Well, This time my sister really messed up something I got for her....She dropped her iPod in the sink while doing her hair (why she would bring an ELECTRONIC near water even I don't know), and it only turns on by being plugged in. 

I'm not sure what to do with it, as she hasn't used it in a month. I'm sure it's dried out inside by now, since I've left it in my room, which has a temp. of about 80 degrees. 

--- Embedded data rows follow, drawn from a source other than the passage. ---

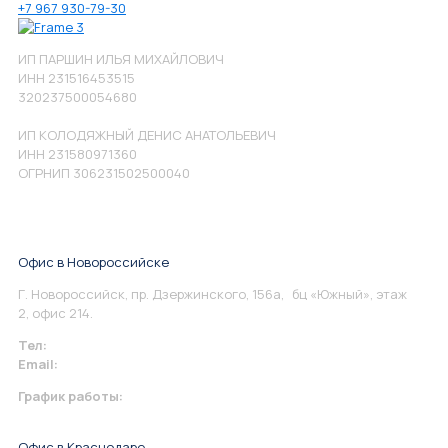
+7 967 930-79-30
ИП ПАРШИН ИЛЬЯ МИХАЙЛОВИЧ
ИНН 231516453515
320237500054680
ИП КОЛОДЯЖНЫЙ ДЕНИС АНАТОЛЬЕВИЧ
ИНН 231580971360
ОГРНИП 306231502500040
Офис в Новороссийске
Г. Новороссийск, пр. Дзержинского, 156а, бц «Южный», этаж
2, офис 214.
Тел:
+7 967 930-79-30
Email:
info@perspektiva.vip
График работы:
Понедельник-Пятница: 9:00-18.00
Офис в Краснодаре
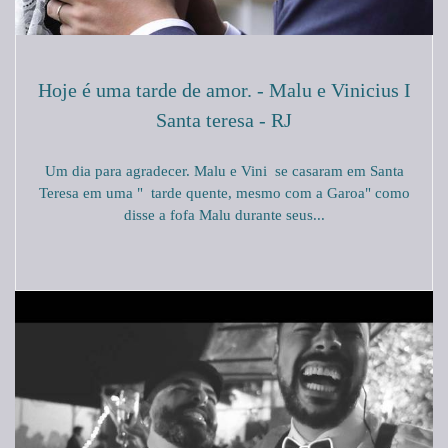
Hoje é uma tarde de amor. - Malu e Vinicius I
Santa teresa - RJ
Um dia para agradecer. Malu e Vini se casaram em Santa
Teresa em uma " tarde quente, mesmo com a Garoa" como
disse a fofa Malu durante seus...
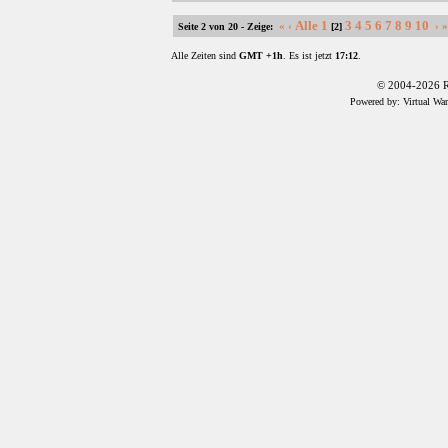
Alle
1
3
4
5
6
7
8
9
10
«
‹
›
Seite 2 von 20 - Zeige:
[2]
Alle Zeiten sind
GMT +1h
. Es ist jetzt
17:12
.
© 2004-2026 R
Powered by: Virtual Wa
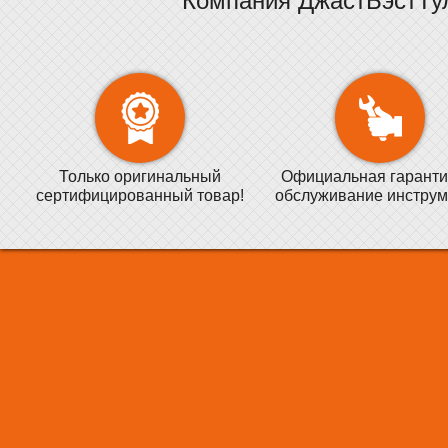
Компания ДжастБэстТу
Только оригинальный
Официальная гаранти
сертифицированный товар!
обслуживание инструм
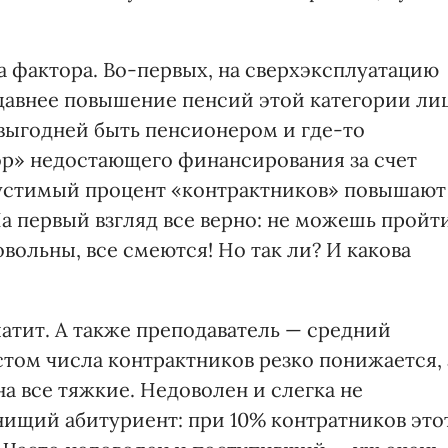
ва фактора. Во-первых, на сверхэксплуатацию
едавнее повышение пенсий этой категории ли
 выгодней быть пенсионером и где-то
бор» недостающего финансирования за счет
устимый процент «контрактников» повышают
На первый взгляд все верно: не можешь пройт
овольны, все смеются! Но так ли? И какова
атит. А также преподаватель — средний
стом числа контрактников резко понижается, 
на все тяжкие. Недоволен и слегка не
нищий абитуриент: при 10% контратников это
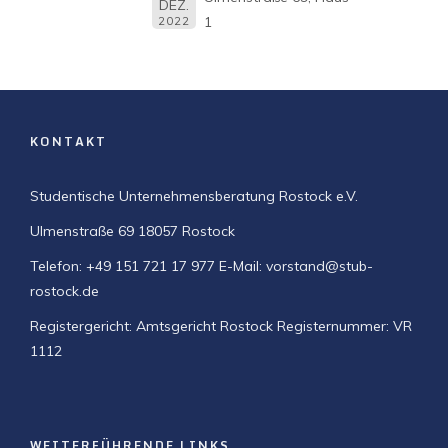
DEZ.
1
2022
KONTAKT
Studentische Unternehmensberatung Rostock e.V.
Ulmenstraße 69
18057 Rostock
Telefon: +49 151 721 17 977
E-Mail: vorstand@stub-
rostock.de
Registergericht: Amtsgericht Rostock
Registernummer: VR
1112
WEITERFÜHRENDE LINKS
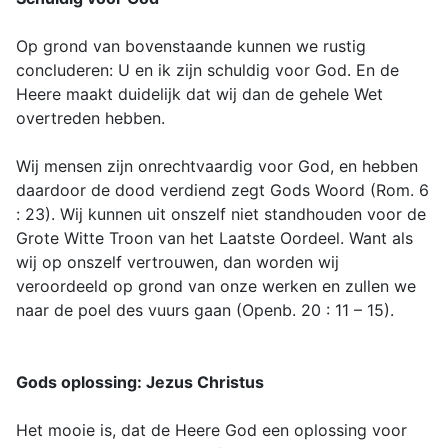
Op grond van bovenstaande kunnen we rustig
concluderen: U en ik zijn schuldig voor God. En de
Heere maakt duidelijk dat wij dan de gehele Wet
overtreden hebben.
Wij mensen zijn onrechtvaardig voor God, en hebben
daardoor de dood verdiend zegt Gods Woord (Rom. 6
: 23). Wij kunnen uit onszelf niet standhouden voor de
Grote Witte Troon van het Laatste Oordeel. Want als
wij op onszelf vertrouwen, dan worden wij
veroordeeld op grond van onze werken en zullen we
naar de poel des vuurs gaan (Openb. 20 : 11 – 15).
Gods oplossing: Jezus Christus
Het mooie is, dat de Heere God een oplossing voor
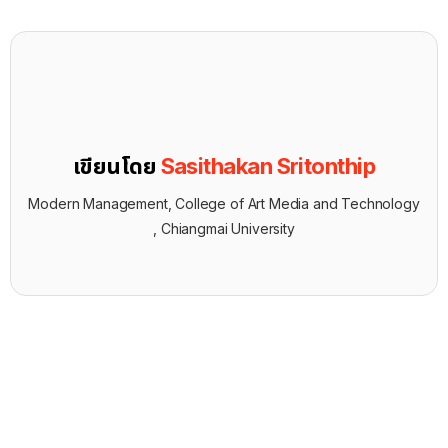
เขียนโดย
Sasithakan Sritonthip
Modern Management, College of Art Media and Technology
, Chiangmai University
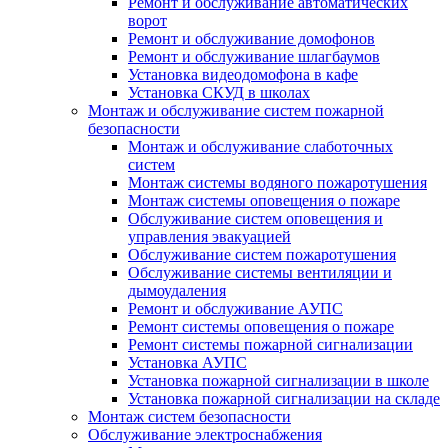
Ремонт и обслуживание автоматических
ворот
Ремонт и обслуживание домофонов
Ремонт и обслуживание шлагбаумов
Установка видеодомофона в кафе
Установка СКУД в школах
Монтаж и обслуживание систем пожарной
безопасности
Монтаж и обслуживание слаботочных
систем
Монтаж системы водяного пожаротушения
Монтаж системы оповещения о пожаре
Обслуживание систем оповещения и
управления эвакуацией
Обслуживание систем пожаротушения
Обслуживание системы вентиляции и
дымоудаления
Ремонт и обслуживание АУПС
Ремонт системы оповещения о пожаре
Ремонт системы пожарной сигнализации
Установка АУПС
Установка пожарной сигнализации в школе
Установка пожарной сигнализации на складе
Монтаж систем безопасности
Обслуживание электроснабжения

I'm not entirely sure if it short circuited, because even I wouldn't think she'd try to turn it on after being submerged. I'm willing to try and if It can't be fixed without changing parts then I'll just try to get it repaired or buy a new one...With an arm-band


----------



## kilonox (Dec 3, 2010)

Try holding the power (on the top) and the Home button down for about 15 seconds.


----------



## bubble07 (Jun 15, 2011)

Firstly, does it turn on when you plug it in an electrical socket?

If it does, you should put it in plastic bag of uncooked rice for 24 to 48 hours in a dry, moderate environment. Once you have done that you should replace it's battery, which should be the problem of it. 

Most iPods that have been dropped in water have their battery packs ruined, hence it is the reason why they don't power on after they have been submerged in liquid.


----------